CHICAGO (AP) — Defense attorneys for four people charged in an attack caught on cellphone video of a mentally disabled man said Friday the defendants have received death threats.

Cook County Public Defender Amy Campanelli said after a brief Friday hearing in the case that "sensationalized, pervasive media coverage" threatens to poison the jury pool. Neil Toppel, a public defender for one of the defendants, cited an online post calling for the "public execution" of the defendants and their supporters.

Judge Peggy Chiampas has barred cameras and sketch artists from the court during preliminary hearings for the four defendants.

The four were indicted Friday and their arraignment was scheduled for Feb. 10. Defense attorneys said they would try to have bail reduced for the four. Among the charges the four face are aggravated kidnapping and two counts of committing a hate crime — one because of the victim's race and the other because of his mental disabilities.

The graphic cellphone video shows the four black suspects taunting the white victim with profanities against white people and President-elect Donald Trump.

The beating was captured on cellphone video by one of the assailants and has since been viewed millions of times on social media. Prosecutors have said the 18-year-old victim has schizophrenia and attention deficit hyperactivity disorder.

"Sensationalized, pervasive media coverage threatens to poison the jury pool for my clients," Campanelli said. "They have already been denounced in the media before anything has been proven."

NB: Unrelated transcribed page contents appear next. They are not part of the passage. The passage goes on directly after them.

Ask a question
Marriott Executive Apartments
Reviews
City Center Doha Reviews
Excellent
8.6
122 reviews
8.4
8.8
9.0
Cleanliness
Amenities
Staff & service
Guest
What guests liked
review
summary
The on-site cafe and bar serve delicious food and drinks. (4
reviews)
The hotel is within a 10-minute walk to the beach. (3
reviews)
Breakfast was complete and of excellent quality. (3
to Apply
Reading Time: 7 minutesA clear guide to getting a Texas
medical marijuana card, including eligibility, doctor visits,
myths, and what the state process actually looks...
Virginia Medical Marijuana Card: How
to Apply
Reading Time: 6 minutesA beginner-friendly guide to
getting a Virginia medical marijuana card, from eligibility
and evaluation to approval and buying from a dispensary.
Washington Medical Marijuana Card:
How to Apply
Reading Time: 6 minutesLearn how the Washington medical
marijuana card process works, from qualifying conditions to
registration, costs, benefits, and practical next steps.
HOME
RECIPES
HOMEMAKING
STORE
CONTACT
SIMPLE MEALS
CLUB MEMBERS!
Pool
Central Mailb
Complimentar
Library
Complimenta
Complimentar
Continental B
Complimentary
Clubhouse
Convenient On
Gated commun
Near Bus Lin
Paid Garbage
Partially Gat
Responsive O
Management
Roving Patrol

The defendants are three 18-year-olds — Jordan Hill of Carpentersville, Brittany Covington of Chicago and Tesfaye Cooper of Chicago — and 24-year-old Tanishia Covington of Chicago.

The incident began New Year's Eve, when the victim and alleged assailant Jordan Hill met at a suburban McDonald's, and then called his parents later to say he was staying with Hill for a sleepover.

Instead, Hill drove the victim around in a stolen van for a couple of days, ending up at a home in Chicago, where two of the other suspects lived, police said.

The victim eventually escaped and a police officer spotted him wandering down a street, bloodied and disoriented.